Beth Garvin: I was hired here in December of 2010, so I’m going on nine years.
TSV: What has it been like to interact with students in the dining hall?
BG: I honestly can say that I love everything about the students. I love that everybody is different. I love that I see them all as my children because mine are the same age. Mine were going away to college and I was sad about that, so I would leech happiness and connection with the students, other people’s children, and loved everything about it. I love that they would confide in me when they needed to. I could say, “Hey, how’s it going today?” because I’m pretty good at reading people and they were like, “I just wanted to tell somebody about finals” (or whatever else was on their minds). I really, really have enjoyed getting to know them. And when some [students] graduate and their siblings start [college], they come back and say “This is my sister!” or “This is my brother!” I love it so much.
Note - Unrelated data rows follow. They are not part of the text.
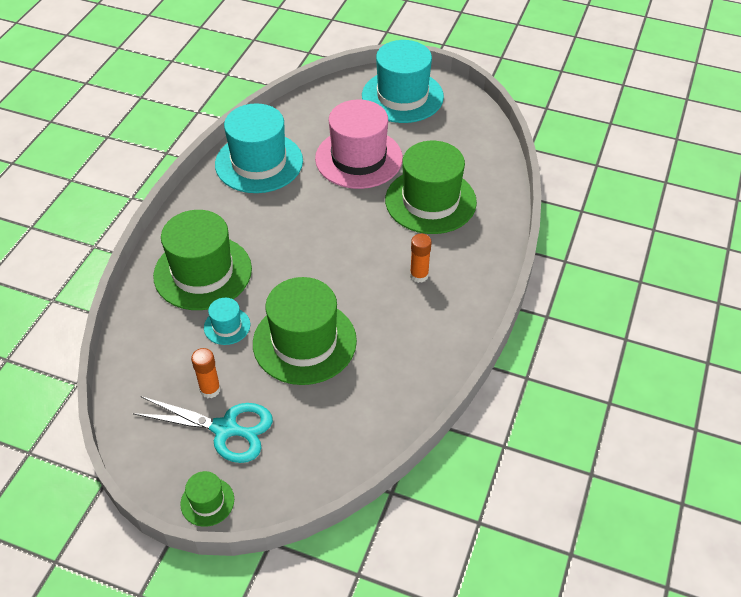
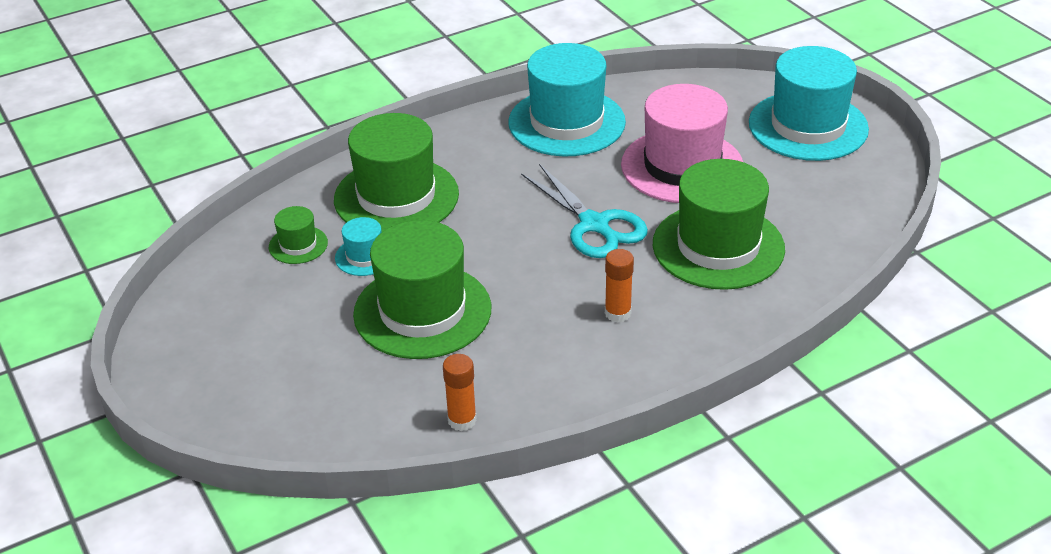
camera: 40 degrees right, 10 degrees down
turquoise scissors [133,396,273,463] -> turquoise scissors moved to [521,164,648,258]
green hat [180,471,234,527] -> green hat moved to [269,206,328,264]
orange glue stick [191,348,221,398] -> orange glue stick moved to [443,354,477,431]

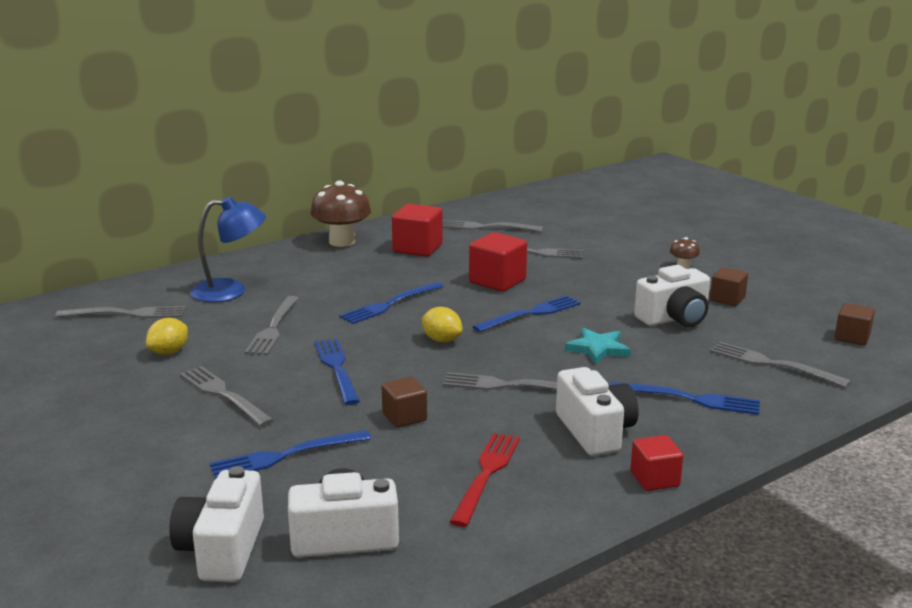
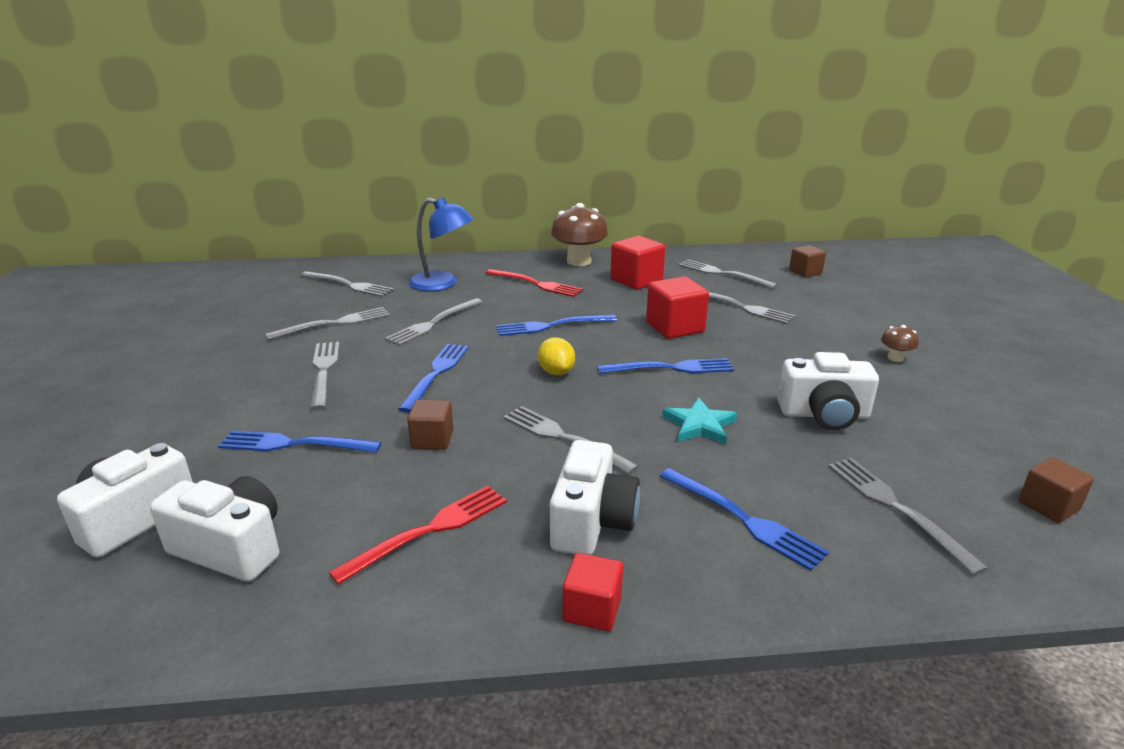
camera: 30 degrees right, 5 degrees up
yellow lemon [146,318,188,355] -> grey fork [265,307,390,340]
brown cube [710,267,748,306] -> brown cube moved to [789,245,826,277]
none -> red fork [485,269,583,297]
TSV: How has your overall experience been as a member of the Scripps community?
BG: Just…fulfilling in every way. And I say that I’m a really emotional person, so I needed that connection as my kids were leaving [for college]. It was fulfilling in that way, and it was fulfilling as a woman reentering the workforce as my kids were starting to leave and I decided to apply here. I had worked with my mom’s business for forever when my kids were little, so I was kind of protected and safe in the Claremont Village. I grew up here in Claremont, so I haven’t really gone far. When I decided to step outside my comfort zone and apply here, it was scary because I was pretty sure I didn’t know anything about anything. But I knew how to be kind to people and I knew how to honestly engage and make people feel like “I care about you, I’m concerned about you, I’m interested in what you have to talk about.” I thought, what better place to utilize that than at Scripps? [I’m] just really, really fulfilled everyday and now that I’m in this position, the Administrative Assistant, I’m getting to see the other side of the dining hall and getting to know my coworkers in a little bit of a different way, being able to help them with some of the processes.
TSV: Reflecting on your time at Scripps, have you had any memorable experiences?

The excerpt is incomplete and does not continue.